La suerte que tuvo Rivera en el debate anterior le abandonó y en las pasadas de frenada se estrelló contra el muro de la demagogia y la bravuconería. Faltones e interrumpiendo siempre, tanto Sánchez como Rivera me hicieron recordar la advertencia de Ortega y Gasset a los parlamentarios republicanos: no hagan el payaso, ni el tenor ni el jabalí. Sánchez y Rivera ejercieron a la vez los papeles de jabalí, tenor y payaso. Dado que Rivera había ganado el primer round, se tomó demasiado en serio a sí mismo y parecía que quería ser el niño en el bautizo, la novia en la boda y el muerto en el entierro. En este caso terminó siendo más bien el zombi del debate, ganado el título por impertinencia, falta de respeto e incontinencia verbal. De un momento a otro se esperaba escuchar a Vallés: "¿Por qué no te callas?".

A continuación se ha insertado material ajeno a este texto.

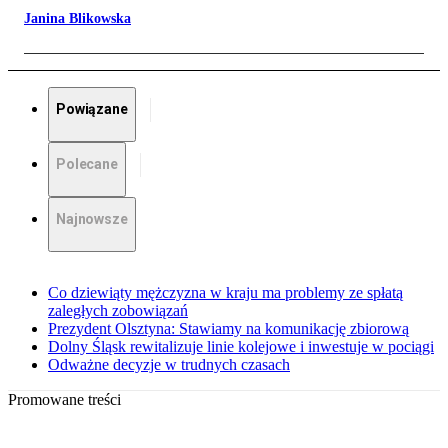
Janina Blikowska
Powiązane
Polecane
Najnowsze
Co dziewiąty mężczyzna w kraju ma problemy ze spłatą
zaległych zobowiązań
Prezydent Olsztyna: Stawiamy na komunikację zbiorową
Dolny Śląsk rewitalizuje linie kolejowe i inwestuje w pociągi
Odważne decyzje w trudnych czasach
Promowane treści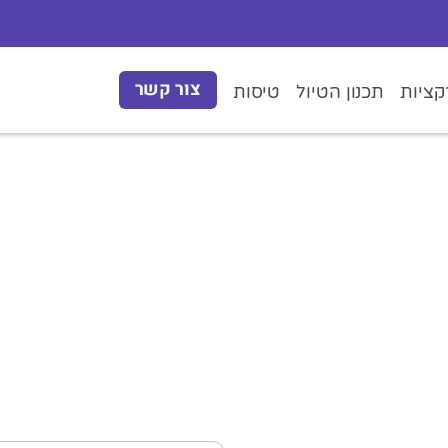
צור קשר
ציות
תכנון הטיול
טיסות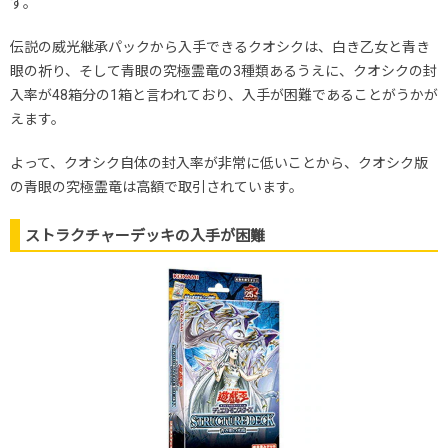
す。
伝説の威光継承パックから入手できるクオシクは、白き乙女と青き
眼の祈り、そして青眼の究極霊竜の3種類あるうえに、クオシクの封
入率が48箱分の1箱と言われており、入手が困難であることがうかが
えます。
よって、クオシク自体の封入率が非常に低いことから、クオシク版
の青眼の究極霊竜は高額で取引されています。
ストラクチャーデッキの入手が困難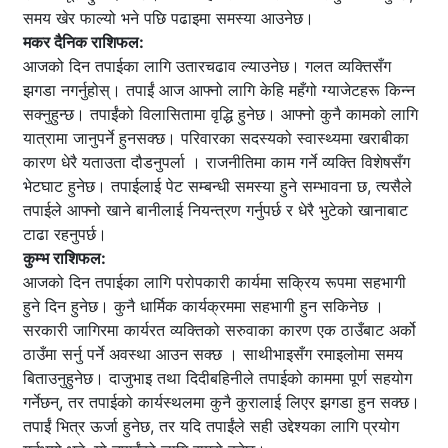
समय खेर फाल्यो भने पछि पढाइमा समस्या आउनेछ।
मकर दैनिक राशिफल:
आजको दिन तपाईका लागि उतारचढाव ल्याउनेछ। गलत व्यक्तिसँग
झगडा नगर्नुहोस्। तपाईं आज आफ्नो लागि केहि महँगो ग्याजेटहरू किन्न
सक्नुहुन्छ। तपाईंको विलासितामा वृद्धि हुनेछ। आफ्नो कुनै कामको लागि
यात्रामा जानुपर्ने हुनसक्छ। परिवारका सदस्यको स्वास्थ्यमा खराबीका
कारण धेरै यताउता दौडनुपर्ला । राजनीतिमा काम गर्ने व्यक्ति विशेषसँग
भेटघाट हुनेछ। तपाईलाई पेट सम्बन्धी समस्या हुने सम्भावना छ, त्यसैले
तपाईले आफ्नो खाने बानीलाई नियन्त्रण गर्नुपर्छ र धेरै भुटेको खानाबाट
टाढा रहनुपर्छ।
कुम्भ राशिफल:
आजको दिन तपाईका लागि परोपकारी कार्यमा सक्रिय रूपमा सहभागी
हुने दिन हुनेछ। कुनै धार्मिक कार्यक्रममा सहभागी हुन सकिनेछ ।
सरकारी जागिरमा कार्यरत व्यक्तिको सरुवाका कारण एक ठाउँबाट अर्को
ठाउँमा सर्नु पर्ने अवस्था आउन सक्छ । साथीभाइसँग रमाइलोमा समय
बिताउनुहुनेछ। दाजुभाइ तथा दिदीबहिनीले तपाईको काममा पूर्ण सहयोग
गर्नेछन्, तर तपाईको कार्यस्थलमा कुनै कुरालाई लिएर झगडा हुन सक्छ।
तपाईं भित्र ऊर्जा हुनेछ, तर यदि तपाईंले सही उद्देश्यका लागि प्रयोग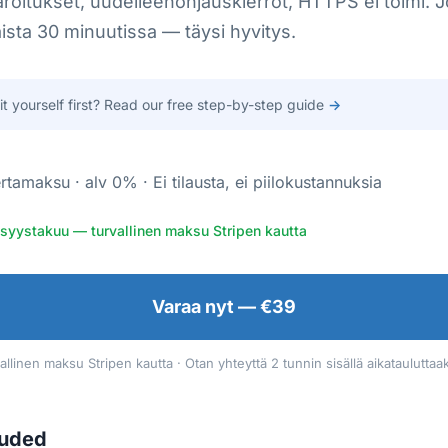
aroitukset, uudelleenohjauskierrot, HTTPS ei toimi.
aista 30 minuutissa — täysi hyvitys.
 it yourself first? Read our free step-by-step guide
→
rtamaksu · alv 0% · Ei tilausta, ei piilokustannuksia
syystakuu — turvallinen maksu Stripen kautta
Varaa nyt — €39
allinen maksu Stripen kautta · Otan yhteyttä 2 tunnin sisällä aikatauluttaa
luded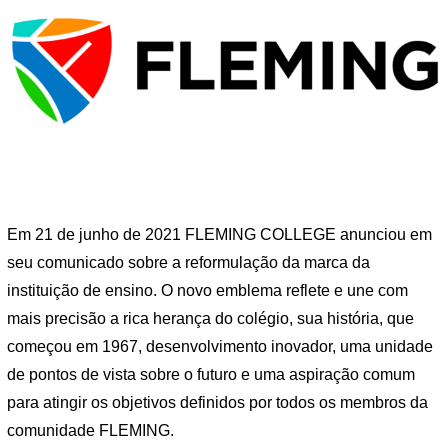
Em 21 de junho de 2021 FLEMING COLLEGE anunciou em
seu comunicado sobre a reformulação da marca da
instituição de ensino. O novo emblema reflete e une com
mais precisão a rica herança do colégio, sua história, que
começou em 1967, desenvolvimento inovador, uma unidade
de pontos de vista sobre o futuro e uma aspiração comum
para atingir os objetivos definidos por todos os membros da
comunidade FLEMING.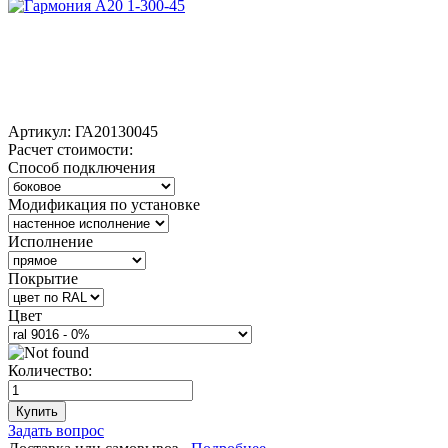
Артикул:
ГА20130045
Расчет стоимости:
Способ подключения
Модификация по установке
Исполнение
Покрытие
Цвет
Количество:
Купить
Задать вопрос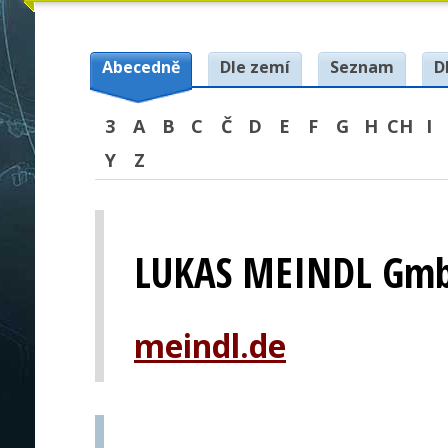
Abecedně
Dle zemí
Seznam
D
3
A
B
C
Č
D
E
F
G
H
CH
I
Y
Z
LUKAS MEINDL Gmb
meindl.de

El gran cronista parlamentario Luis Carandell desgranaba las virtudes de los grandes oradores: el ingenio, el humor, la gracia en la expresión, la oportunidad del gesto, la rapidez en la réplica. Ninguno de los debatientes estuvo a la altura, aun cuando Rivera acabó dominando algo su hiperactividad; pero finalmente Casado e Iglesias se reforzaron en sus posiciones de líderes de la derecha y la izquierda porque hicieron caso a Ortega y Gasset: "Nada de estultos e inútiles vocingleros, violencia en el lenguaje o en el ademán".

Dada la mediocridad neta de los dos debates –no es de extrañar que Sánchez tratara de escaquearse–, casi que le ha venido bien a Abascal que la Junta Electoral censurara su presencia. Normalmente el que no comparece en los combates de boxeo pierde. En este caso, paradójicamente, el no compareciente ganó. Como ganaron los espectadores que prefirieron ver los programas de la competencia: MasterChef, Cachitos, la serie La vida con Samanta o la película Secretos de Estado.

Hablando de Estado, lo que esta noche se demostró es que en España hay un déficit extraordinario de estadistas. Malas noticias para la tormenta perfecta de golpismo y crisis económica que se avecina.